§ **TEXTO FORNECIDO**:
A rede Globo, símbolo do consumismo e do narcisismo, balançou, contraditoriamente, as bases do individualismo consumista nacional e colocou a poderosa indústria montadora de automóveis na parede, ao longo das reportagens realizadas pelo Jornal Nacional e Bom Dia Brasil. Focalizou, durante cinco dias, semana passada, o caos no trânsito nas grandes cidades brasileiras, provocado, segundo conclusão global, pelo excesso de carros que entopem as ruas.
Na mesma semana em que o presidente Lula colocava todas as suas fichas na indústria, para alavancar a exportação, dando generosos subsídios, prazos mais longos e financiamentos mais altos, especialmente, para as montadoras, configurando a aposta no modelo de desenvolvimento cuja eficácia tornou-se altamente contraditória, a rede Globo revelou a face trágica da qualidade de vida nos grandes centros decorrente dessa opção desenvolvimentista anti-ecológica.
A Globo, que estimula o ultra-consumismo, exacerbando o sonho individual-coletivo nacional de possuir um carro, vendido pelo glamour do artista global mais popular do momento, envolto de um estilo de vida conseqüente ao status global, entrou, com as reportagens colocadas ao ar, em contradição consigo mesma.

§ **REGISTROS BRUTOS**:
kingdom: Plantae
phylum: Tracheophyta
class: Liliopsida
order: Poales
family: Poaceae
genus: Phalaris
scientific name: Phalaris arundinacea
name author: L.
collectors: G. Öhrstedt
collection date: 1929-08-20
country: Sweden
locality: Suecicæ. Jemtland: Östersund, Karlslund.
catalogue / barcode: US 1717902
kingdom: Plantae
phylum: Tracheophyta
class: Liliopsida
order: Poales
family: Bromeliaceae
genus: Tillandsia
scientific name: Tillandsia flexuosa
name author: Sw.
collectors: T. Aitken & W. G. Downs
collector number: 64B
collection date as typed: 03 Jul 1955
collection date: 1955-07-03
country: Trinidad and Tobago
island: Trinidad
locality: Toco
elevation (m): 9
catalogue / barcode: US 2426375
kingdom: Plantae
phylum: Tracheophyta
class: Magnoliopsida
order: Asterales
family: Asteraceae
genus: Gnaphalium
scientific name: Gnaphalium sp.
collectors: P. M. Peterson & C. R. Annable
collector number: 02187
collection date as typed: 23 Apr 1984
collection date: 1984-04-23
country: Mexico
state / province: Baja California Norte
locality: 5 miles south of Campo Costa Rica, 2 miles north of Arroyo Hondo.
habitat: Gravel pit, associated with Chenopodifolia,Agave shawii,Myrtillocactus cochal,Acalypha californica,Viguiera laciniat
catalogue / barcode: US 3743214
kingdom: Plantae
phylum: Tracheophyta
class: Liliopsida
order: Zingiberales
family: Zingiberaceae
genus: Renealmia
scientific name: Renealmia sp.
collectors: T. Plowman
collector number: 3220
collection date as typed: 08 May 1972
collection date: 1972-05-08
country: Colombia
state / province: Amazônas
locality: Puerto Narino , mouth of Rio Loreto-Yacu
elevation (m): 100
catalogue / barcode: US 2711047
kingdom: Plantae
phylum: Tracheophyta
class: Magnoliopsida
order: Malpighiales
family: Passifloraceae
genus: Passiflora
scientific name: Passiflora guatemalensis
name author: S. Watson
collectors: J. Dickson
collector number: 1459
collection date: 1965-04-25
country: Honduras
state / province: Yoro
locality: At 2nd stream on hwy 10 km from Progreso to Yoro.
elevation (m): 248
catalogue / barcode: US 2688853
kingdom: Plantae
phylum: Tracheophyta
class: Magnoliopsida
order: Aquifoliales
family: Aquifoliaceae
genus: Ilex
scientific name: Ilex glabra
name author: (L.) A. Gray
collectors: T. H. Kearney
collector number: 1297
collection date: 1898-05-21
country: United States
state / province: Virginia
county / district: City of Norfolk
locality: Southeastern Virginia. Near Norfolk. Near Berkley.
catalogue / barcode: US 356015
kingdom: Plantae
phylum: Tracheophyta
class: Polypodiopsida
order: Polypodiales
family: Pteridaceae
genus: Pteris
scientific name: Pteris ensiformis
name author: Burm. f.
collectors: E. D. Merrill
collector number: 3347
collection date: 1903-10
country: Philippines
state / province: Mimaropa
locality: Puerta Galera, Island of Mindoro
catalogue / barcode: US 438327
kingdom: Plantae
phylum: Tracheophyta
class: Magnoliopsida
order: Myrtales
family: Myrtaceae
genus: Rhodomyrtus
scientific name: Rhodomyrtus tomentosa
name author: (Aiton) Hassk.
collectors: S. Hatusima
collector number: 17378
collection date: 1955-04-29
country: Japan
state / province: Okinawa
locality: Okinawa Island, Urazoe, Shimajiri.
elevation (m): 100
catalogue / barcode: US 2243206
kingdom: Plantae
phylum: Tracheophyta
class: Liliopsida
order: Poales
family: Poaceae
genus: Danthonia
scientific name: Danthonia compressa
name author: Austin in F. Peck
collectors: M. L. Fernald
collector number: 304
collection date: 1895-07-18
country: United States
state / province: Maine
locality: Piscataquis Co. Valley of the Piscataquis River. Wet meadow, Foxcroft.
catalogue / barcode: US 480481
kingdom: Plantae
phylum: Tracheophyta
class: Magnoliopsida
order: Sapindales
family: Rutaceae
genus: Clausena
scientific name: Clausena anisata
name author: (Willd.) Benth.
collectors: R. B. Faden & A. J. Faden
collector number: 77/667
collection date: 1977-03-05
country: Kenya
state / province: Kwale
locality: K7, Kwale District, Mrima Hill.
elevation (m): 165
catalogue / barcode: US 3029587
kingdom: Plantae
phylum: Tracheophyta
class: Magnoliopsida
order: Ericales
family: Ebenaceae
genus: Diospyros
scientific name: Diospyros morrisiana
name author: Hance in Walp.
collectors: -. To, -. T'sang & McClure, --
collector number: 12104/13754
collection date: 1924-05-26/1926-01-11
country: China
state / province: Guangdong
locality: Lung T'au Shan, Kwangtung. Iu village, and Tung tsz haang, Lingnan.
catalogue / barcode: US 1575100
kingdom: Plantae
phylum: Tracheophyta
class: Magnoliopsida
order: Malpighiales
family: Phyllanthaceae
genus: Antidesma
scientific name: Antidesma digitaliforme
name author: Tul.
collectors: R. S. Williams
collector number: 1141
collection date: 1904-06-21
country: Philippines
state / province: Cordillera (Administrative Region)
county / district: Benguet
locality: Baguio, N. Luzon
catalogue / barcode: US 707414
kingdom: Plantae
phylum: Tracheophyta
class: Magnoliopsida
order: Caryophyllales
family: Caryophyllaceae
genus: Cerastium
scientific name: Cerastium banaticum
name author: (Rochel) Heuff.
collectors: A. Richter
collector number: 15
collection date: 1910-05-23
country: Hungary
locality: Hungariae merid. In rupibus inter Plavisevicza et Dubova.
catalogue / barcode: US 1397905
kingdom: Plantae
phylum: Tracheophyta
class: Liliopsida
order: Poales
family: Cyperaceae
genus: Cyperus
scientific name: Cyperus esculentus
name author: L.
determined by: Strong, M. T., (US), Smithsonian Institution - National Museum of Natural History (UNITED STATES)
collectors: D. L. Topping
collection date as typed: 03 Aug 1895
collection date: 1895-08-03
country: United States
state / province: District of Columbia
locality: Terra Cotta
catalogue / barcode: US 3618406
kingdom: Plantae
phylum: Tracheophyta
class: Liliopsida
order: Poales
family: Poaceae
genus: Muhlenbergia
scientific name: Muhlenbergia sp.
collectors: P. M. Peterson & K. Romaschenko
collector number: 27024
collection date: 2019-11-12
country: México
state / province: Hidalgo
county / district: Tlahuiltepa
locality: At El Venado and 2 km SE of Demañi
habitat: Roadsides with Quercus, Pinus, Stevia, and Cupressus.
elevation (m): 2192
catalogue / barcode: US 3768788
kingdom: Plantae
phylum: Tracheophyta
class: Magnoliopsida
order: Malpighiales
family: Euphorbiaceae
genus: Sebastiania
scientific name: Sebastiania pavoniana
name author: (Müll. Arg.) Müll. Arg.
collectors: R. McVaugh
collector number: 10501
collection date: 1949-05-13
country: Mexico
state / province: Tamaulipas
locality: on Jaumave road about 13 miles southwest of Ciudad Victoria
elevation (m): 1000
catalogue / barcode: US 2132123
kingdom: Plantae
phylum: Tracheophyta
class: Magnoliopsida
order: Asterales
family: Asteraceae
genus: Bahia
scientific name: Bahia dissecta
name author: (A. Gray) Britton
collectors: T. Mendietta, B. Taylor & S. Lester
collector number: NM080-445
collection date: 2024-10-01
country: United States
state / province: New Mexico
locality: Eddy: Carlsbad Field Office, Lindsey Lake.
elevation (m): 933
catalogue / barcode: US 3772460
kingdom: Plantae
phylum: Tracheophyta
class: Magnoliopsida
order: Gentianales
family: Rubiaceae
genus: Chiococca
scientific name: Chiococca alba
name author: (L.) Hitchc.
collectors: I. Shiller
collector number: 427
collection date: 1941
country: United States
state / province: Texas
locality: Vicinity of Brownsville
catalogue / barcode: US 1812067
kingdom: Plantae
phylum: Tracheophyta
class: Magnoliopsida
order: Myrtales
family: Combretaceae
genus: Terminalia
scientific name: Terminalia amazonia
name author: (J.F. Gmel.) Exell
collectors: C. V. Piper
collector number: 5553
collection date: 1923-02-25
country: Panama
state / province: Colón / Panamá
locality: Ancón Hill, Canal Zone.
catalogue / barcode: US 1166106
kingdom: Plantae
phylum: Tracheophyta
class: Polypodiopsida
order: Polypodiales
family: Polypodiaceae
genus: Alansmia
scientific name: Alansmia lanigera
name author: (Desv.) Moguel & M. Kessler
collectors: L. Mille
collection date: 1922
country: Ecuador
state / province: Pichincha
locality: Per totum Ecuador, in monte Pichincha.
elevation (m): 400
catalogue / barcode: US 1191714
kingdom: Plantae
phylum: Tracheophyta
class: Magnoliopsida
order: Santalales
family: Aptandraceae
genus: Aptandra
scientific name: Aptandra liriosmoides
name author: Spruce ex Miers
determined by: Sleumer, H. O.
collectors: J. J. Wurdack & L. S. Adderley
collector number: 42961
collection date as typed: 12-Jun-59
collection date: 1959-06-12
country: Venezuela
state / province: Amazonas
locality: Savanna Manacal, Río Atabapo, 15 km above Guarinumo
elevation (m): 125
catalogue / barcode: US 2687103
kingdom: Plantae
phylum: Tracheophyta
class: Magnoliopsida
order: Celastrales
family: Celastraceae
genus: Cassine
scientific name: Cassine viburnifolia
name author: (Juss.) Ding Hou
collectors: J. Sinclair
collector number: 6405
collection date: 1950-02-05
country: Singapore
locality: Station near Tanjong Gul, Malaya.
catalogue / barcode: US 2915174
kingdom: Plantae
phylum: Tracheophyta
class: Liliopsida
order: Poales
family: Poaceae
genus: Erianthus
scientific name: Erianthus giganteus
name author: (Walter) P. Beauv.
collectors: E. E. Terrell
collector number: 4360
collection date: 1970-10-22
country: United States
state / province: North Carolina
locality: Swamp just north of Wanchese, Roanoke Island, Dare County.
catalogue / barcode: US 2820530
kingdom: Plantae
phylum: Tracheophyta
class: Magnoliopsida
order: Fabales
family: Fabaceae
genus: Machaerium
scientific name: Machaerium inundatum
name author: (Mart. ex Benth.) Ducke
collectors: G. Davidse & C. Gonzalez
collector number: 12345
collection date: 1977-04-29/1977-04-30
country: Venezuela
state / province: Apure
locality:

§ **EXERCÍCIO PROPOSTO**:
Responda com base no texto sobre a Globo e o trânsito:
1. Durante quantos dias a Globo focalizou o caos no trânsito das grandes cidades?
2. Em que o presidente Lula colocava todas as suas fichas e com que objetivo?
3. Em que situação a Globo entrou ao colocar as reportagens no ar?

§ **RESPOSTA**:
1. Durante cinco dias, na semana passada.
2. Na indústria, para alavancar a exportação.
3. Entrou em contradição consigo mesma.